These note-aligned datasets are publically available:
- [Vienna 4x22](https://github.com/CPJKU/vienna4x22)
- [(n)ASAP note alignments](https://github.com/CPJKU/asap-dataset)
- [Batik Dataset](https://github.com/huispaty/batik_plays_mozart)

Here's how you get started with note alignments on the (n)ASAP Dataset:

In [45]:
BASE_PATH = Path(r"C:\Users\silva\Documents\repos\DATA\asap-dataset")
EXAMPLE_PATH = Path("Bach/Fugue/bwv_846")
PERFORMANCE_NAME = "Shi05M"

In [46]:
# some alignments in (n)ASAP are not great, get a list of non-robust note alignments
df = pd.read_csv(Path(BASE_PATH,"metadata.csv"))
not_robust = df[df["robust_note_alignment"] == 0]
not_robust_list = not_robust["midi_performance"].tolist()
not_robust_list[:3]

In [47]:
# load tsv note alignments of the (n)ASAP dataset: 
alignment = pt.io.importparangonada.load_alignment_from_ASAP(filename= BASE_PATH / 
                                                             EXAMPLE_PATH / 
                                                             Path(PERFORMANCE_NAME + "_note_alignments/note_alignment.tsv") )
# load scores of the (n)ASAP dataset: 
score = pt.load_score(filename=  BASE_PATH / 
                      EXAMPLE_PATH / 
                      'xml_score.musicxml')
# load performance of the (n)ASAP dataset: 
performance = pt.load_performance_midi(filename=  BASE_PATH / 
                                       EXAMPLE_PATH / 
                                       Path(PERFORMANCE_NAME +".mid"))

In [48]:
# load match note alignments of the (n)ASAP dataset: 
# performance, alignment, score = pt.load_match(filename= BASE_PATH / 
#                                              EXAMPLE_PATH / 
#                                              Path(PERFORMANCE_NAME + ".match"), create_score = True )

In [49]:
# sometimes the scores contain multiple parts which are best merged for easier processing
part = pt.score.merge_parts(score)
# sometimes scores contain repeats that need to unfolded to make the alignment make sense
unfolded_part = pt.score.unfold_part_maximal(part)
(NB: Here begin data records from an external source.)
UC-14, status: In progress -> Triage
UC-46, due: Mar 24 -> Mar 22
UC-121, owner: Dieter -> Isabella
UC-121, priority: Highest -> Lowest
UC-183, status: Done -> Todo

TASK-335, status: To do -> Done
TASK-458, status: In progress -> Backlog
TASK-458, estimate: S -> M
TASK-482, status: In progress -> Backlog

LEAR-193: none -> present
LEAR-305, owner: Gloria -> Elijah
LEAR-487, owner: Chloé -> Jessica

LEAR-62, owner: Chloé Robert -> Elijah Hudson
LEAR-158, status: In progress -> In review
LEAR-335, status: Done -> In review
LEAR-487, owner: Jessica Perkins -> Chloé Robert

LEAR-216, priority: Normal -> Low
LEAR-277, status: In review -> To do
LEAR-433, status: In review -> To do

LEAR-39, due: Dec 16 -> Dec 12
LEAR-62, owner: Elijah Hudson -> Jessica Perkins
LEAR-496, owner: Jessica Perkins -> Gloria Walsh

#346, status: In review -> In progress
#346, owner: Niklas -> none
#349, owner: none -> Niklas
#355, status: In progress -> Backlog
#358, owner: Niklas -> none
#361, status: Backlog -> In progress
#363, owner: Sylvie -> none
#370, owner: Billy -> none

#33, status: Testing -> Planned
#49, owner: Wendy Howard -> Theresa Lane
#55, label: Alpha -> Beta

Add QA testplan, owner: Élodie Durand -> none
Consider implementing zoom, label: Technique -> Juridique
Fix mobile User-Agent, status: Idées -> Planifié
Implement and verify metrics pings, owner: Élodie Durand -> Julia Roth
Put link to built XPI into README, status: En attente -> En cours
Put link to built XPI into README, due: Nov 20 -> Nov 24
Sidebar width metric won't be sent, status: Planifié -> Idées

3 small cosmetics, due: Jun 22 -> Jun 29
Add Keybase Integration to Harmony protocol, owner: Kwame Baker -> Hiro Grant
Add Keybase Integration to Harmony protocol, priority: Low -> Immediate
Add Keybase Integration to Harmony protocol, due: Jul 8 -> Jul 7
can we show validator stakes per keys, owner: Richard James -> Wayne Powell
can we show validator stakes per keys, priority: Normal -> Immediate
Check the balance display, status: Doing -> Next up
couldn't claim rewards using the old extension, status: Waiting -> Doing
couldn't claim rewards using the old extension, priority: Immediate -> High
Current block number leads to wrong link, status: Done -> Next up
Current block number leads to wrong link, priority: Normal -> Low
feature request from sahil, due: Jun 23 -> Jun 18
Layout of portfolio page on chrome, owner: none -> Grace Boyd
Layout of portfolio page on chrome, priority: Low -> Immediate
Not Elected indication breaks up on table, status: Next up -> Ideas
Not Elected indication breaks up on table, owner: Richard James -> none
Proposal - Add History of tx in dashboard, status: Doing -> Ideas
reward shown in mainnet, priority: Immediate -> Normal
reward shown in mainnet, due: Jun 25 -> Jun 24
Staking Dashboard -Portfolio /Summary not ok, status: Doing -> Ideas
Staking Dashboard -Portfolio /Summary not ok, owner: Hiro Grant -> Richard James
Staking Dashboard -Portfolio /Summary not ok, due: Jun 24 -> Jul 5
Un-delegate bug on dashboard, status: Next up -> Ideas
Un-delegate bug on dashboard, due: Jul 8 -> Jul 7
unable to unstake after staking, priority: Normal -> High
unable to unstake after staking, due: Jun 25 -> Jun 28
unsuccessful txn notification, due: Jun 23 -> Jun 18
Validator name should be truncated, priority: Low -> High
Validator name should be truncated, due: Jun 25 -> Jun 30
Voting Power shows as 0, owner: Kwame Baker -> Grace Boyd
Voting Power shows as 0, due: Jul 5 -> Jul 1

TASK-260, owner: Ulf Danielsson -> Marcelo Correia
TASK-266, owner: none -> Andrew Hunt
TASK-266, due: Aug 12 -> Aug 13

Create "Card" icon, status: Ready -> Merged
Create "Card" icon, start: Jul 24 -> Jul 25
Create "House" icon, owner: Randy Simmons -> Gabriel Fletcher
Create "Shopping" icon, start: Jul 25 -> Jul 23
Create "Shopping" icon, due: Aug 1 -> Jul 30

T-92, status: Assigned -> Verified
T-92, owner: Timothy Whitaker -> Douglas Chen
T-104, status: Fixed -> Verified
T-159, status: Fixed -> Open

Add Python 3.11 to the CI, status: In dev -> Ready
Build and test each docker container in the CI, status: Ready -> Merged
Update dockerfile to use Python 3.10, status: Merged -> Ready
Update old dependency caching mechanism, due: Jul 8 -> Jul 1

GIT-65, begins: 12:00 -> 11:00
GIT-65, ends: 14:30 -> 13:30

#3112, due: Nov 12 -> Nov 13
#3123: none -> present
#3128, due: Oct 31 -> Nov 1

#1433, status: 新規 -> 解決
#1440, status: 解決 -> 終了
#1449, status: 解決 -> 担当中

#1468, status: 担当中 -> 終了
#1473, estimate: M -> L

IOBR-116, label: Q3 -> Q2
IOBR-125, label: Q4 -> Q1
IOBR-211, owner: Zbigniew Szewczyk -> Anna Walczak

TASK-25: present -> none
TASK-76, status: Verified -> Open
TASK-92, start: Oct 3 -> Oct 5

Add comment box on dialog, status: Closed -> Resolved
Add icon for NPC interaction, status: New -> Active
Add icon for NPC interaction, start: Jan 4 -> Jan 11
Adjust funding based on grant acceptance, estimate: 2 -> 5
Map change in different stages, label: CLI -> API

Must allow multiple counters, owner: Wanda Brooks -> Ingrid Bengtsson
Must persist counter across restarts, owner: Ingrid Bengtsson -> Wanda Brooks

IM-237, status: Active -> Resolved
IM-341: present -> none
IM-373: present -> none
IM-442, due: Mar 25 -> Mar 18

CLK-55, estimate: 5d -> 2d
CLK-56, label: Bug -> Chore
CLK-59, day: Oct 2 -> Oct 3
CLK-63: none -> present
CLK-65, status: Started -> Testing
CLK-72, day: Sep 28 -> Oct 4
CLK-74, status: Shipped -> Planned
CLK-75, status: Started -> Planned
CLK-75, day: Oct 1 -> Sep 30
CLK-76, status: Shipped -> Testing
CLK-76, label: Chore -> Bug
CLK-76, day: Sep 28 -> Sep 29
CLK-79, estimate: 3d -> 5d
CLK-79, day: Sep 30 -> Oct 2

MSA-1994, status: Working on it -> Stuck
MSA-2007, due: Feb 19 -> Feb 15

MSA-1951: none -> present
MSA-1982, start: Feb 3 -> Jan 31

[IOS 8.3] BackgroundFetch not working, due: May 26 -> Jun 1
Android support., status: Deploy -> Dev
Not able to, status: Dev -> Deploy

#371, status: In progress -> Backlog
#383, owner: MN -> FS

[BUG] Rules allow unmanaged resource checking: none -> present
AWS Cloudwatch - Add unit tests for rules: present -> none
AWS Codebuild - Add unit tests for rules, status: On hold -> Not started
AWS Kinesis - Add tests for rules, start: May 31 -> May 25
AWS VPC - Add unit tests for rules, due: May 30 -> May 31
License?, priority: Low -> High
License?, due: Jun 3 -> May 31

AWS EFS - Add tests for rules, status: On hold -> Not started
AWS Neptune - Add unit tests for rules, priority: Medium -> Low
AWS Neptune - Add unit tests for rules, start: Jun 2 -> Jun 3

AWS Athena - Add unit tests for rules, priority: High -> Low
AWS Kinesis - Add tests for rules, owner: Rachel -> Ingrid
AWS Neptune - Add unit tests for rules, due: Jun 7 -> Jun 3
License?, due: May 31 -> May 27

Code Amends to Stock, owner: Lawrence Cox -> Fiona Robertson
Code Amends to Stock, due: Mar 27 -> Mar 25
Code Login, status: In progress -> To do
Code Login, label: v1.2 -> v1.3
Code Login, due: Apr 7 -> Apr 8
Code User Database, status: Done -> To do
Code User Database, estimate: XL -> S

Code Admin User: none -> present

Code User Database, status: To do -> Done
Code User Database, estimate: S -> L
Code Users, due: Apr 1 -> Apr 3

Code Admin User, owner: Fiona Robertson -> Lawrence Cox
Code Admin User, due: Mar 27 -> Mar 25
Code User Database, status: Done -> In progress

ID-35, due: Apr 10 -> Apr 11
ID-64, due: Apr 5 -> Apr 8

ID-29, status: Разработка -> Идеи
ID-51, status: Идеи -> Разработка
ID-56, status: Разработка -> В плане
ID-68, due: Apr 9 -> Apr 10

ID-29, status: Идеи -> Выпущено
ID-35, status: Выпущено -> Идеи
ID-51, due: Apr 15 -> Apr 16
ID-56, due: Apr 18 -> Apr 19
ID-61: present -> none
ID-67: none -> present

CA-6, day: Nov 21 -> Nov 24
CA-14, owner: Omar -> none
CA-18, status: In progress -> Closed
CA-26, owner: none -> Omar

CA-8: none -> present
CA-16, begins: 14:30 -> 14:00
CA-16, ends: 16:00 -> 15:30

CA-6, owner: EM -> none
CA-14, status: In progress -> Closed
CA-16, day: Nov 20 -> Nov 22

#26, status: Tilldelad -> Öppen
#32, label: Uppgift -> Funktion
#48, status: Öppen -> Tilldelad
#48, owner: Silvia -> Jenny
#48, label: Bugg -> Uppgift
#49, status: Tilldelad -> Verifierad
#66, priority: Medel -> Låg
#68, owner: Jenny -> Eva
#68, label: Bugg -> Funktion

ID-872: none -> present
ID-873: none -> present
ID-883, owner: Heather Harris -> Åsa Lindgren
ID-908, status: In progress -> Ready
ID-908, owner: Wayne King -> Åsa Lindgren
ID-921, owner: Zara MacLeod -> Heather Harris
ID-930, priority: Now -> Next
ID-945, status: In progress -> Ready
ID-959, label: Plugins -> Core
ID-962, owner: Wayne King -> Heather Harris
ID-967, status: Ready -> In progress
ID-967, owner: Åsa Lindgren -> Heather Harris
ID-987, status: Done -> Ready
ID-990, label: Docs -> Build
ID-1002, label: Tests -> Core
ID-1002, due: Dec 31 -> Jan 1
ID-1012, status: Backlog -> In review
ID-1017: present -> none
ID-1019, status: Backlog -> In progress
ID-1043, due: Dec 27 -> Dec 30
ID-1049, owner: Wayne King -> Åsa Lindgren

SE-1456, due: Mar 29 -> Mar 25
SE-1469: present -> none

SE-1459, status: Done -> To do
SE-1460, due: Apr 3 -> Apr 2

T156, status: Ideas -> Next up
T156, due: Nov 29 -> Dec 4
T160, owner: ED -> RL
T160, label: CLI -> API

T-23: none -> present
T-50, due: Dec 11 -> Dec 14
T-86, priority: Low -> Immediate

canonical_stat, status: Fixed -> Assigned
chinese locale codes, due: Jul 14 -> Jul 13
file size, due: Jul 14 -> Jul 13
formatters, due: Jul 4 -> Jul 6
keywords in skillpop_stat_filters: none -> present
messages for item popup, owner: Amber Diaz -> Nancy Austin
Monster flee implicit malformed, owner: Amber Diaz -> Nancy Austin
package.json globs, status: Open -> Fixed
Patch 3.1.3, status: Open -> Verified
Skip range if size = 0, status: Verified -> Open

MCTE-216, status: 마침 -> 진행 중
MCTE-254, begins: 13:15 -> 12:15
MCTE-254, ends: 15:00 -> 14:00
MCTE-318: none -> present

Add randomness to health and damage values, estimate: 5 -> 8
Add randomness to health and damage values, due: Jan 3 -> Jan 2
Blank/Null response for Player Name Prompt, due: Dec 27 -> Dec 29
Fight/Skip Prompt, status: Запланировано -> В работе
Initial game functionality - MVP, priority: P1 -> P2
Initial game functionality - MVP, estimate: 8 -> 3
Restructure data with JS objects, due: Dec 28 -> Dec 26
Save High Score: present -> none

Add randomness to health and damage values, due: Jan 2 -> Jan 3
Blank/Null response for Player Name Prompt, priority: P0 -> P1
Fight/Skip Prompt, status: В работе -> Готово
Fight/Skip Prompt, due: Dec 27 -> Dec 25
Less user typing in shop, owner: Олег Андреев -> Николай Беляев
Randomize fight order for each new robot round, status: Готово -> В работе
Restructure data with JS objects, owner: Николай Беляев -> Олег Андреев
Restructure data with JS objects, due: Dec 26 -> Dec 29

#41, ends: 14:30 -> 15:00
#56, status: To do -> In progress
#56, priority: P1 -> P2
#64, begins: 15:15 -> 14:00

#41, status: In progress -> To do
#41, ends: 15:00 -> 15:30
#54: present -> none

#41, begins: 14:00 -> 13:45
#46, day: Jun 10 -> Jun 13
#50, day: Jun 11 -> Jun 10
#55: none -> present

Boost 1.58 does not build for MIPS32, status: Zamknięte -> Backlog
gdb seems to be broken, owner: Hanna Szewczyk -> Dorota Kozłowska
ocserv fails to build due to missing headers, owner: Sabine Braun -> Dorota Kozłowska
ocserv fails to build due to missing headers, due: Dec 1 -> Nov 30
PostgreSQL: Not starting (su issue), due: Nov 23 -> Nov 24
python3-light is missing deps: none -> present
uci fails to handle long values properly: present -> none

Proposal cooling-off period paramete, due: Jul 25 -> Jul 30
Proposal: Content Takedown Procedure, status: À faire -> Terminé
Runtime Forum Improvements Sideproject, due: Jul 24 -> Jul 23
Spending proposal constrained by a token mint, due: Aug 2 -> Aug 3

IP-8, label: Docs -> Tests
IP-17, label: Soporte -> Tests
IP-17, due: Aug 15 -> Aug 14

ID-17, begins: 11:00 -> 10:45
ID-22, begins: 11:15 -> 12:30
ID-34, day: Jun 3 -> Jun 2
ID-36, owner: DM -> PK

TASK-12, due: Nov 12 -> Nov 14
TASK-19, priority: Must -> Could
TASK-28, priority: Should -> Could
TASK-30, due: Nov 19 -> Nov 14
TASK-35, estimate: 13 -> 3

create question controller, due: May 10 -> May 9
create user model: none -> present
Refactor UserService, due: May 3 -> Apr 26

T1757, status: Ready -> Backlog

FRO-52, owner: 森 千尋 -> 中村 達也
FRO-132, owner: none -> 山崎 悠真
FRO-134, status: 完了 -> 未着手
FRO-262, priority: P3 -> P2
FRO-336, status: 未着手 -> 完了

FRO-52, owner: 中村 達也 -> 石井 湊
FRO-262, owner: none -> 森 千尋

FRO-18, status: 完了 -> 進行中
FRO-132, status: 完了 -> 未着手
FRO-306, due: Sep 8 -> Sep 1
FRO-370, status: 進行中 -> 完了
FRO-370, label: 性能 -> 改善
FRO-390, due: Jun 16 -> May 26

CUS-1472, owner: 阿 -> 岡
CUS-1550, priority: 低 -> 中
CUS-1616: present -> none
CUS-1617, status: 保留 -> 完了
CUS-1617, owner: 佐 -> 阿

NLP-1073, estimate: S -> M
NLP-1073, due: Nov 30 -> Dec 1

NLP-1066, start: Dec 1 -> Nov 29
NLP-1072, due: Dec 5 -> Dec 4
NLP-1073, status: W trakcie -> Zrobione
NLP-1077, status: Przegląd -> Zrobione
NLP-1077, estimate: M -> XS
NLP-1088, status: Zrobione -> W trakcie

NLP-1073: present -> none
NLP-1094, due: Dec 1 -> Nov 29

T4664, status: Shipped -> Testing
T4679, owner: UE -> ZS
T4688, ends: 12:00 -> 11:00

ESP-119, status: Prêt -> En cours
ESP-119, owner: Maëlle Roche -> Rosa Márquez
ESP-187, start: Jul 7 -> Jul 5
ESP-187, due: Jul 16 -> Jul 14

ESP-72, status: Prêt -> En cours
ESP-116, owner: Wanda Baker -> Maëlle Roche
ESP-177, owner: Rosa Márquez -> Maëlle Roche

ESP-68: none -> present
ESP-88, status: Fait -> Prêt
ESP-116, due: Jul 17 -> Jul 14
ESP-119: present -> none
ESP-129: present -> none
Beware! MusicXML scores need to be unfolded for (n)ASAP, match files are already unfolded!

Beware 2! unfolding will change the note IDs: they get a suffix -n for the nth repeat of that note. If the folding state is not clear, it's easy to check the note IDs in the note array and the alignment list for the suffixes.

In [50]:
# to get numpy arrays of the score and performance for downstream processing without partitura:
score_array = unfolded_part.note_array()
performance_array = performance.note_array()

In [None]:
pa.plot_alignment(performance_array, score_array, alignment)

In [None]:
# have a look at the score note array
score_array[:8]

In [None]:
# have a look at the performance note array
performance_array[:8]

In [None]:
# have a look at the alignment list
alignment[:8]